#### Extracted text
━━━━━━━━

Sonny Bono’s 1965 song “I Got You Babe” romanticized love without money. Young people all over the world with stars in their eyes and nothing in their pockets identified with the catchy tune. They were young, just starting out…. But you aren’t! Listen up.
Estelle is 72, a widow, with three grown children and a younger sister who are the beneficiaries of her Revocable Living Trust. After a long time living alone, Estelle is excited to experience romance. She is considering a marriage proposal. But she wonders what issues a new marriage would raise at this time in her life. This article addresses a few of the many legal effects that marriage has on older Floridians.

━━━━━━━━

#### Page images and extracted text
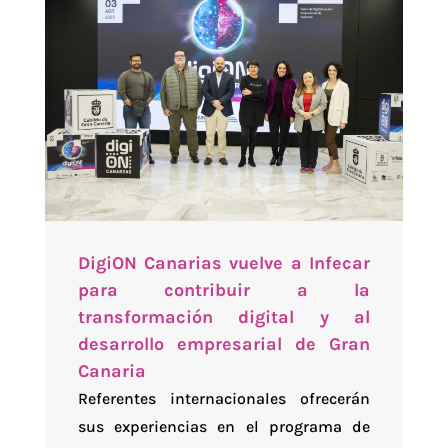
DigiON Canarias vuelve a Infecar
para contribuir a la
transformación digital y al
desarrollo empresarial de Gran
Canaria
Referentes internacionales ofrecerán
sus experiencias en el programa de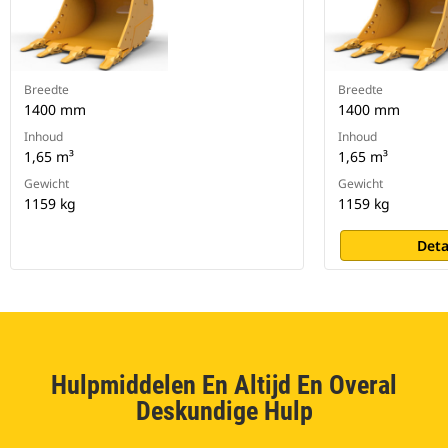
Breedte
Breedte
1400 mm
1400 mm
Inhoud
Inhoud
1,65 m³
1,65 m³
Gewicht
Gewicht
1159 kg
1159 kg
Deta
Hulpmiddelen En Altijd En Overal
Deskundige Hulp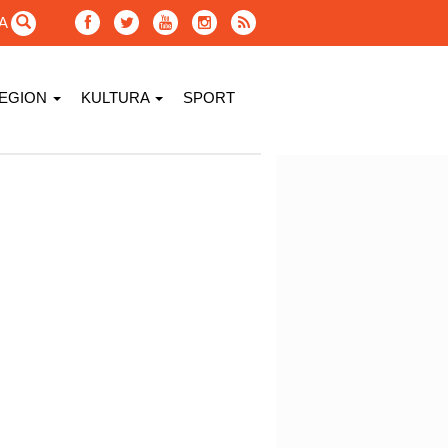
GA
EGION
KULTURA
SPORT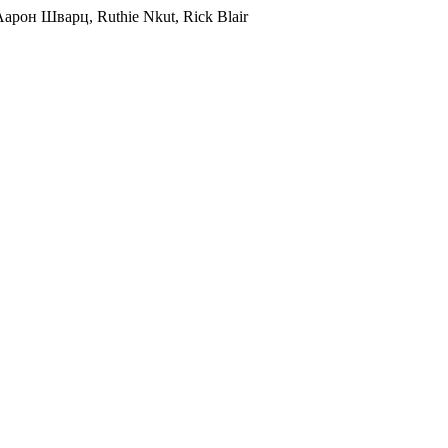
рон Шварц, Ruthie Nkut, Rick Blair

━━━━━━━━

#### What to work on
Write out the passage of the article on marriage later in life exactly, starting with the words "Sonny Bono’s 1965" and ending with "aren’t! Listen up.".

#### Solution to this task
Sonny Bono’s 1965 song “I Got You Babe” romanticized love without money. Young people all over the world with stars in their eyes and nothing in their pockets identified with the catchy tune. They were young, just starting out…. But you aren’t! Listen up.